§ **Directions for this task**
Quote exactly the lines spanning from the top of the data below to the line that contains "picture frame: present [586,55,649,120]", including both.

Records contained in a dataset:
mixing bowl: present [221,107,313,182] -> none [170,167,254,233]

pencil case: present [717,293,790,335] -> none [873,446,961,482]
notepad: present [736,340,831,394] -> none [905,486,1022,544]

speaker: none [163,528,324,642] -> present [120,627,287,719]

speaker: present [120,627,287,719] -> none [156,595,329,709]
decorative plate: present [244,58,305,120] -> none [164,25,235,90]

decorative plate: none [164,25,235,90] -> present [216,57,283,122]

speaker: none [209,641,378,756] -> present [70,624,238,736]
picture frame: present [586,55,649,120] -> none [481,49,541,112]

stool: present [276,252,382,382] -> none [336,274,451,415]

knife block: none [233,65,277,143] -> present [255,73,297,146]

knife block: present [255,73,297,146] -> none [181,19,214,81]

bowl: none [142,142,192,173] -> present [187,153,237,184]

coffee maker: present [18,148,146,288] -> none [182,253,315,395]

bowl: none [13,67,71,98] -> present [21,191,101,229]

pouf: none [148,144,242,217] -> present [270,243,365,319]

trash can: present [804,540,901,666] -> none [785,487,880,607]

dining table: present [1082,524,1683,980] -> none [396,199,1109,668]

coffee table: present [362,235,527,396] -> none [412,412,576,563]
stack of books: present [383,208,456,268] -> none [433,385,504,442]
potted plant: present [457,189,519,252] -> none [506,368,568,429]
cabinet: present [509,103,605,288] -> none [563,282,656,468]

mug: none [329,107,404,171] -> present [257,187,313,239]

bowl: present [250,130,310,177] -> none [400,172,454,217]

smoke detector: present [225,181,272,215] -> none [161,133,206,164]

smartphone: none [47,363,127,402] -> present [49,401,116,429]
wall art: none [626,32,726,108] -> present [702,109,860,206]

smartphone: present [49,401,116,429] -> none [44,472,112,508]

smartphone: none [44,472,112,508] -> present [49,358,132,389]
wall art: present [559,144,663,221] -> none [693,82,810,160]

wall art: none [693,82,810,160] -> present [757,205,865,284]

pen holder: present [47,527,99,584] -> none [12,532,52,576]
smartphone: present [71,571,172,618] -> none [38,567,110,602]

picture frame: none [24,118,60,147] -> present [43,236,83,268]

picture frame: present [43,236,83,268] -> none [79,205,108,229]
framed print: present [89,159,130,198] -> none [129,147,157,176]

§ **Completed exercise**
mixing bowl: present [221,107,313,182] -> none [170,167,254,233]

pencil case: present [717,293,790,335] -> none [873,446,961,482]
notepad: present [736,340,831,394] -> none [905,486,1022,544]

speaker: none [163,528,324,642] -> present [120,627,287,719]

speaker: present [120,627,287,719] -> none [156,595,329,709]
decorative plate: present [244,58,305,120] -> none [164,25,235,90]

decorative plate: none [164,25,235,90] -> present [216,57,283,122]

speaker: none [209,641,378,756] -> present [70,624,238,736]
picture frame: present [586,55,649,120] -> none [481,49,541,112]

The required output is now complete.